L’océanographe Pierre Bahurel, initiateur du projet Mercator, revient sur toutes les étapes de mise en place de ce nouvel outil prévisionnel : la récolte d'information, la modélisation, la mise en évidence des applications et le développement à l'échelle mondiale.

Il nous l'explique sa démarche : « C’est dans les années 1990 que l’on a observé des tourbillons à la surface des océans, grâce aux observations satellite. Nous avons donc eu l’idée de croiser les résultats satellite avec les données récupérées en mer grâce à des sondes essaimées un peu partout ». L'hypothèse se révèle bonne : les données ainsi croisées donnent des résultats beaucoup plus précis. Des micro tourbillons se dessinent à l’intérieur même des premiers tourbillons révélés par les satellites.

« Nous avons lancé Mercator en 1995 avec notre premier bulletin océanographique qui nous pris 18 mois à réaliser ! » précise Pierre Bahurel.

Les premiers résultats arrivent en 2001 et sont plus que concluants. En plus des courants de surface et des courants révélés profondeur, les chercheurs sont aussi capables de décrire la température de surface de l’Atlantique et sa salinité. « Nous avons rapidement tout mis à disposition du public sur Internet, mais il a fallu deux ans pour que nos recherches soient prises au sérieux » observe-t-il.

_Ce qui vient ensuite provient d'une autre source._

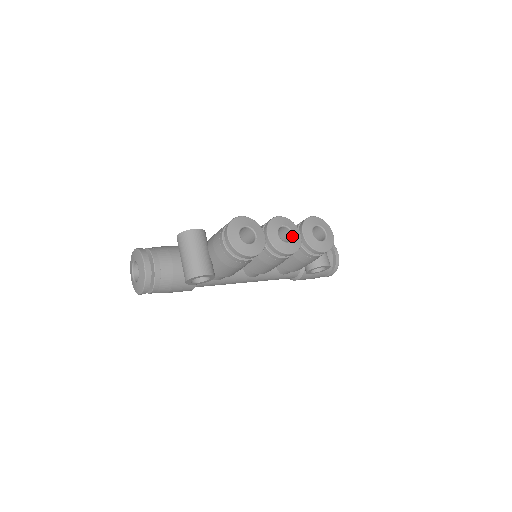
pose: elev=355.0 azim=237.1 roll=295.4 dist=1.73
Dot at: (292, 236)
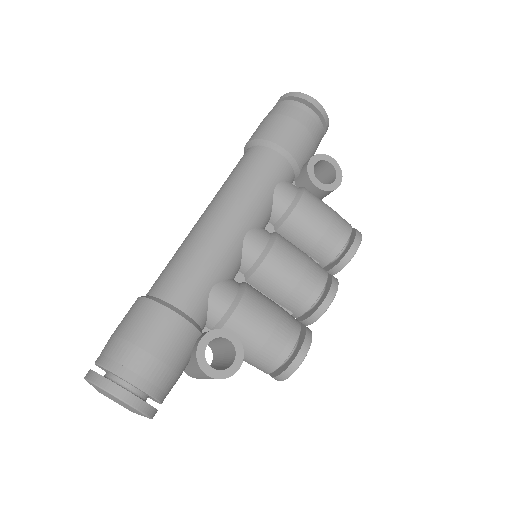
Dot at: occluded
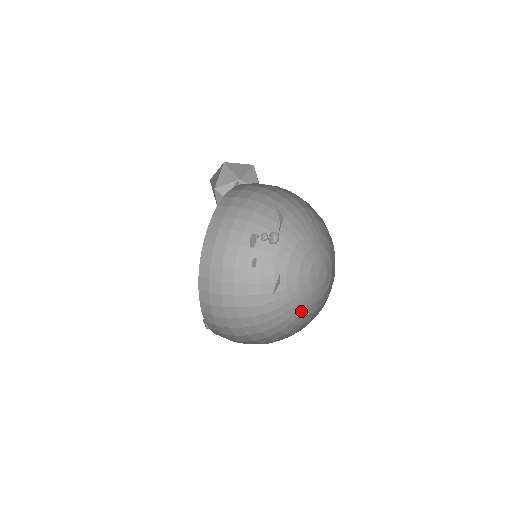
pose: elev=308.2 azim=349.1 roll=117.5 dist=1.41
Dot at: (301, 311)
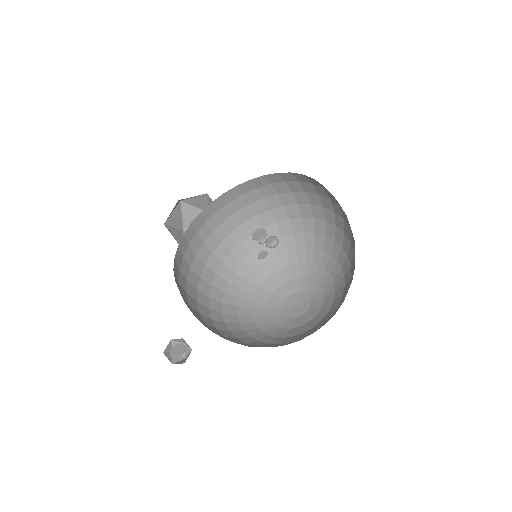
Dot at: (293, 335)
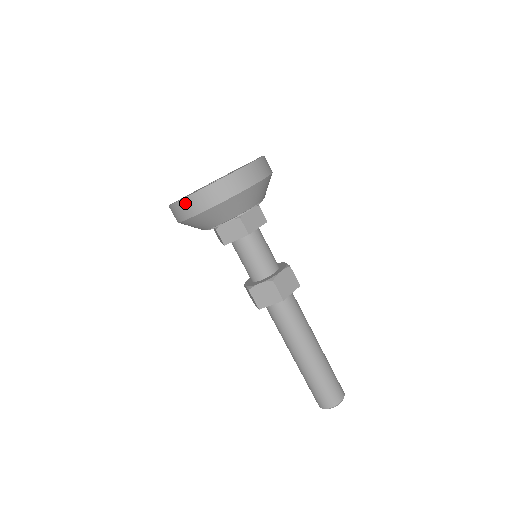
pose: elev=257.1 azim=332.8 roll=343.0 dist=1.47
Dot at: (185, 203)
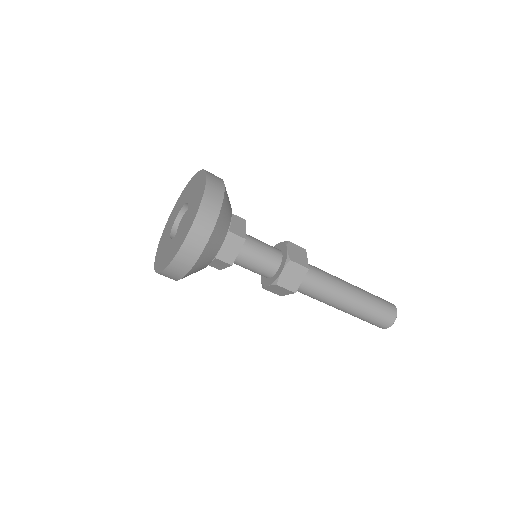
Dot at: (183, 253)
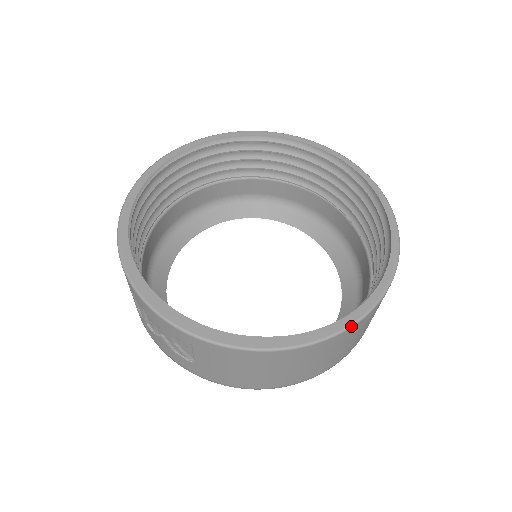
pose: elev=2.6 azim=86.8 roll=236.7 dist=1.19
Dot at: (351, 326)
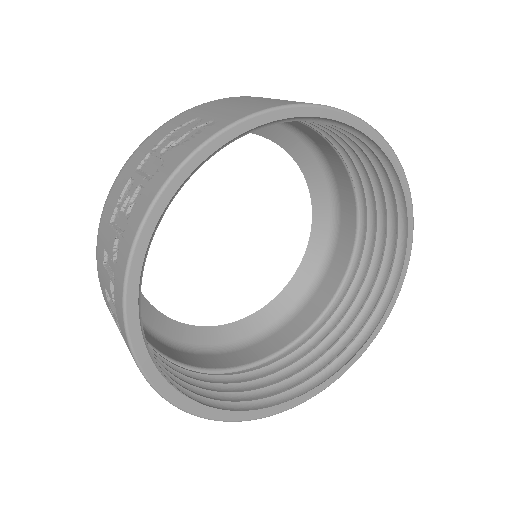
Dot at: occluded
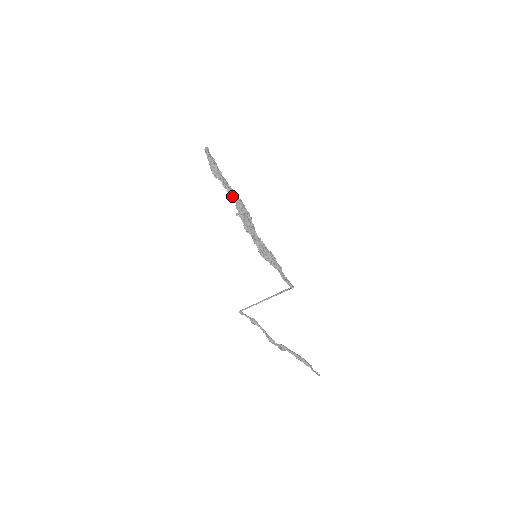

Les observations en mer sont constituées de  3600 points qui fournissent chaque jour des millions d’informations

Un événement malheureux va cependant donner une légitimité aux recherches de notre jeune équipe : le naufrage du Prestige près des côtes de Galice en 2002. Météo-France commence à entrevoir les applications possibles de l’océanographie opérationnelle. En effet, en cas de marée noire, la connaissance des courants permet de connaître l’échéance à laquelle les nappes de pétrole atteignent les côtes.

Exemple de sonde déposée au fond de l’océan pour mesurer la température et les courants

Le système Mercator se développe. Il est utilisé pour surveiller la Méditerranée et le golfe du Mexique. Dans cet espace, l’océanographie opérationnelle offre une surveillance de l’énergie dans le golfe et permet de prévenir les événements de type Katrina.

En octobre 2005, un système de prévision mondial des océans est ainsi mis en place dans le cadre d’une coopération internationale. Les recherches se poursuivent pour affiner encore un peu plus les résultats. Des îlots sont posés un peu partout en mer pour récolter des informations pendant trois ans. L’observation satellite de Poséidon est remplacé par Jason 1. Des centres de prévision océaniques se créent aux Etats-Unis, au Japon, au Canada, en Chine et au sein de l’Union européenne.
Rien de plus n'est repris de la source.